━━━ Passage shown
As I’ve already described, the IP address itself doesn’t reveal anything about who you are, or where in physical space you come from. But it does enable a certain kind of trace. If (1) you have gotten access to the web through an Internet Service Provider (ISP) that assigns you an IP address while you’re on the Internet and (2) that ISP keeps the logs of that assignment, then it’s perfectly possible to trace your surfing back to you.
Well, imagine you’re angry at your boss. You think she’s a blowhard who is driving the company into bankruptcy. After months of frustration, you decide to go public. Not “public” as in a press conference, but public as in a posting to an online forum within which your company is being discussed.
You know you’d get in lots of trouble if your criticism were tied back to you. So you take steps to be “anonymous” on the forum. Maybe you create an account in the forum under a fictitious name, and that fictitious name makes you feel safe. Your boss may see the nasty post, but even if she succeeds in getting the forum host to reveal what you said when you signed up, all that stuff was bogus. Your secret, you believe, is safe.
Wrong. In addition to the identification that your username might, or might not, provide, if the forum is on the web, then it knows the IP address from which you made your post. With that IP address, and the time you made your post, using “a reverse DNS look-up”, it is simple to identify the Internet Service Provider that gave you access to the Internet. And increasingly, it is relatively simple for the Internet Service Provider to check its records to reveal which account was using that IP address at that specified time. Thus, the ISP could (if required) say that it was your account that was using the IP address that posted the nasty message about your boss. Try as you will to deny it (“Hey, on the Internet, no one knows you’re a dog!”), I’d advise you to give up quickly. They’ve got you. You’ve been trapped by the Net. Dog or no, you’re definitely in the doghouse.
━━━━━━
━━━ Excerpted records
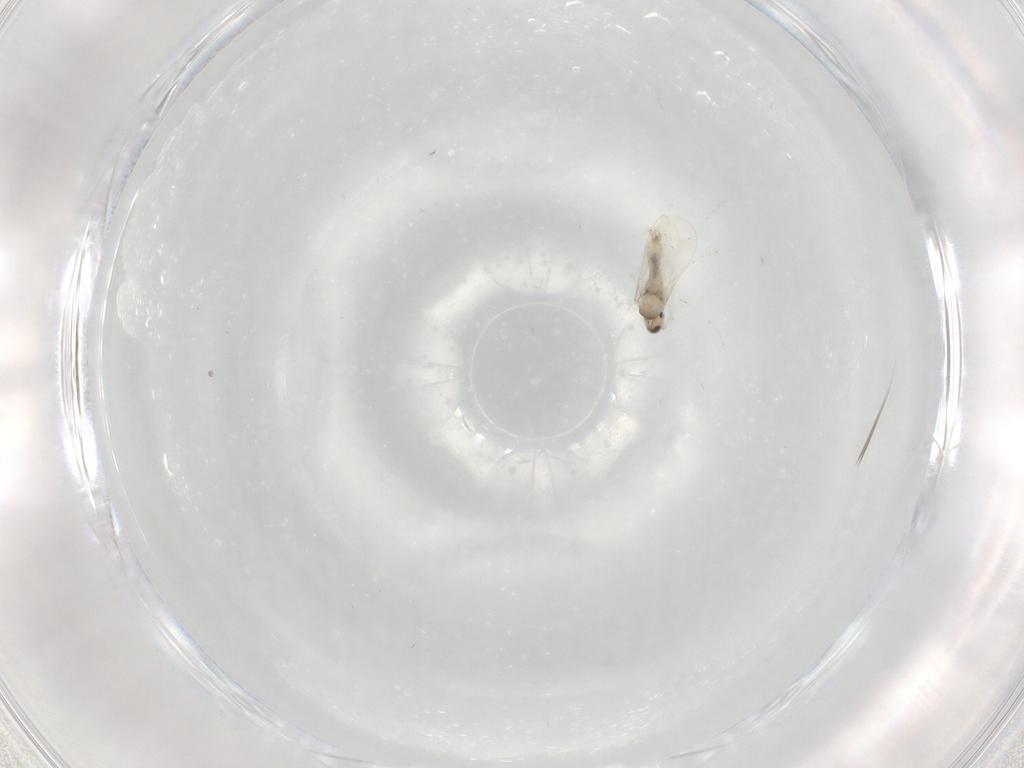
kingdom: Animalia
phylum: Arthropoda
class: Insecta
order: Diptera
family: Cecidomyiidae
━━━━━━
Actions to take -
- 1) In the passage on IP address tracing, what technique makes it simple to identify the Internet Service Provider from an IP address and the time of a post?
- 2) Continue the passage on IP address tracing from its final sentence.

Responses -
- 1) A reverse DNS look-up.

- 2)
Now again, what made this tracing possible? No plan by the NSA. No strategy of Microsoft. Instead, what made this tracing possible was a by-product of the architecture of the Web and the architecture of ISPs charging access to the Web. The Web must know an IP address; ISPs require identification before they assign an IP address to a customer. So long as the log records of the ISP are kept, the transaction is traceable. Bottom line: If you want anonymity, use a pay phone!
This traceability in the Internet raised some important concerns at the beginning of 2006. Google announced it would fight a demand by the government to produce one million sample searches. (MSN and Yahoo! had both complied with the same request.) That request was made as part of an investigation the government was conducting to support its defense of a statute designed to block kids from porn. And though the request promised the data would be used for no other purpose, it raised deep concerns in the Internet community. Depending upon the data that Google kept, the request showed in principle that it was possible to trace legally troubling searches back to individual IP addresses (and to individuals with Google accounts). Thus, for example, if your Internet address at work is a fixed-IP address, then every search you’ve ever made from work is at least possibly kept by Google. Does that make you concerned? And assume for the moment you are not a terrorist: Would you still be concerned?
A link back to an IP address, however, only facilitates tracing, and again, even then not perfect traceability. ISPs don’t keep data for long (ordinarily); some don’t even keep assignment records at all. And if you’ve accessed the Internet at an Internet caf?, then there’s no reason to believe anything could be traced back to you. So still, the Internet provides at least some anonymity.
But IP tracing isn’t the only technology of identification that has been layered onto the Internet. A much more pervasive technology was developed early in the history of the Web to make the web more valuable to commerce and its customers. This is the technology referred to as “cookies.”
When the World Wide Web was first deployed, the protocol simply enabled people to view content that had been marked up in a special programming language. This language (HTML) made it easy to link to other pages, and it made it simple to apply basic formatting to the content (bold, or italics, for example).
But the one thing the protocol didn’t enable was a simple way for a website to know which machines had accessed it. The protocol was “state-less.” When a web server received a request to serve a web page, it didn’t know anything about the state of the requester before that request was made.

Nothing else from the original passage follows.